> _WHAT THE EXERCISE ASKS_
Render everything from the first of the lines below down to the line containing "[473, 120, 497, 160]", both ends included, as a JSON list of strings. Give one string per line and omit blank lines.

> _SOURCE RECORDS_
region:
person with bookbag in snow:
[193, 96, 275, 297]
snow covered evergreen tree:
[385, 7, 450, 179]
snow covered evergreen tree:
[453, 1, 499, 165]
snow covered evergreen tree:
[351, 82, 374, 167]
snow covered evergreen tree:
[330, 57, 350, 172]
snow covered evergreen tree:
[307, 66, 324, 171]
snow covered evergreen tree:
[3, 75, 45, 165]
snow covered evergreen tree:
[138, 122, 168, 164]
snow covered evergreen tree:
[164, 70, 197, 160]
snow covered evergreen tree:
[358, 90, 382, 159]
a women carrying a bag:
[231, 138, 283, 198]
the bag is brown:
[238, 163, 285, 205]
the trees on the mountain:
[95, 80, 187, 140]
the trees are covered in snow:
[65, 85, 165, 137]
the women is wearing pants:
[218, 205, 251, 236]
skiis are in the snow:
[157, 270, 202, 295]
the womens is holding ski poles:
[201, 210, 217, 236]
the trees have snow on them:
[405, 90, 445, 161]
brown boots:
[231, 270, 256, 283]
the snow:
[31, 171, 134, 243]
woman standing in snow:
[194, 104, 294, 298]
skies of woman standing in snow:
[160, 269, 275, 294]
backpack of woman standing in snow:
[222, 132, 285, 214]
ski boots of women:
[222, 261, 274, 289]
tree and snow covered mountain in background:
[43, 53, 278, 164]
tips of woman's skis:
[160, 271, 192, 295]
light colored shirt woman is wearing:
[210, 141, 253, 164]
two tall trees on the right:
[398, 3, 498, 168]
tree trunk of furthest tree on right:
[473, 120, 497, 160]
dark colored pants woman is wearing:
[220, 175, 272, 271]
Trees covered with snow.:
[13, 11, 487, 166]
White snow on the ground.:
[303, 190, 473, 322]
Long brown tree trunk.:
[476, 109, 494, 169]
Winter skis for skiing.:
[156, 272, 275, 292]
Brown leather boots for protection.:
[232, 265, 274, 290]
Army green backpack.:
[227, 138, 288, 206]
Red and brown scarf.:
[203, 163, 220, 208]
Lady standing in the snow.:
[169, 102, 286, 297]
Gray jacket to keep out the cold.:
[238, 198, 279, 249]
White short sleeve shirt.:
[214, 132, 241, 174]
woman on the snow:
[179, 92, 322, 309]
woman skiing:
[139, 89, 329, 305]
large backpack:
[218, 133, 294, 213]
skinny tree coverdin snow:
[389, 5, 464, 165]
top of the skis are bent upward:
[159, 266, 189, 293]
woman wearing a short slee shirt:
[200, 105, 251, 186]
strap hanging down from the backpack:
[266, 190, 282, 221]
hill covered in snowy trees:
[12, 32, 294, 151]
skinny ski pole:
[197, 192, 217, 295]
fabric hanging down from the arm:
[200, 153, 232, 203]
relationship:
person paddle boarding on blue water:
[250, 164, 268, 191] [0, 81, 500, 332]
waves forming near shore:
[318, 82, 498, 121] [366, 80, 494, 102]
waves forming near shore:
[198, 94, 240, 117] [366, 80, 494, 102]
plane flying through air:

> _ANSWER AREA_
[
  "region:",
  "person with bookbag in snow:",
  "[193, 96, 275, 297]",
  "snow covered evergreen tree:",
  "[385, 7, 450, 179]",
  "snow covered evergreen tree:",
  "[453, 1, 499, 165]",
  "snow covered evergreen tree:",
  "[351, 82, 374, 167]",
  "snow covered evergreen tree:",
  "[330, 57, 350, 172]",
  "snow covered evergreen tree:",
  "[307, 66, 324, 171]",
  "snow covered evergreen tree:",
  "[3, 75, 45, 165]",
  "snow covered evergreen tree:",
  "[138, 122, 168, 164]",
  "snow covered evergreen tree:",
  "[164, 70, 197, 160]",
  "snow covered evergreen tree:",
  "[358, 90, 382, 159]",
  "a women carrying a bag:",
  "[231, 138, 283, 198]",
  "the bag is brown:",
  "[238, 163, 285, 205]",
  "the trees on the mountain:",
  "[95, 80, 187, 140]",
  "the trees are covered in snow:",
  "[65, 85, 165, 137]",
  "the women is wearing pants:",
  "[218, 205, 251, 236]",
  "skiis are in the snow:",
  "[157, 270, 202, 295]",
  "the womens is holding ski poles:",
  "[201, 210, 217, 236]",
  "the trees have snow on them:",
  "[405, 90, 445, 161]",
  "brown boots:",
  "[231, 270, 256, 283]",
  "the snow:",
  "[31, 171, 134, 243]",
  "woman standing in snow:",
  "[194, 104, 294, 298]",
  "skies of woman standing in snow:",
  "[160, 269, 275, 294]",
  "backpack of woman standing in snow:",
  "[222, 132, 285, 214]",
  "ski boots of women:",
  "[222, 261, 274, 289]",
  "tree and snow covered mountain in background:",
  "[43, 53, 278, 164]",
  "tips of woman's skis:",
  "[160, 271, 192, 295]",
  "light colored shirt woman is wearing:",
  "[210, 141, 253, 164]",
  "two tall trees on the right:",
  "[398, 3, 498, 168]",
  "tree trunk of furthest tree on right:",
  "[473, 120, 497, 160]"
]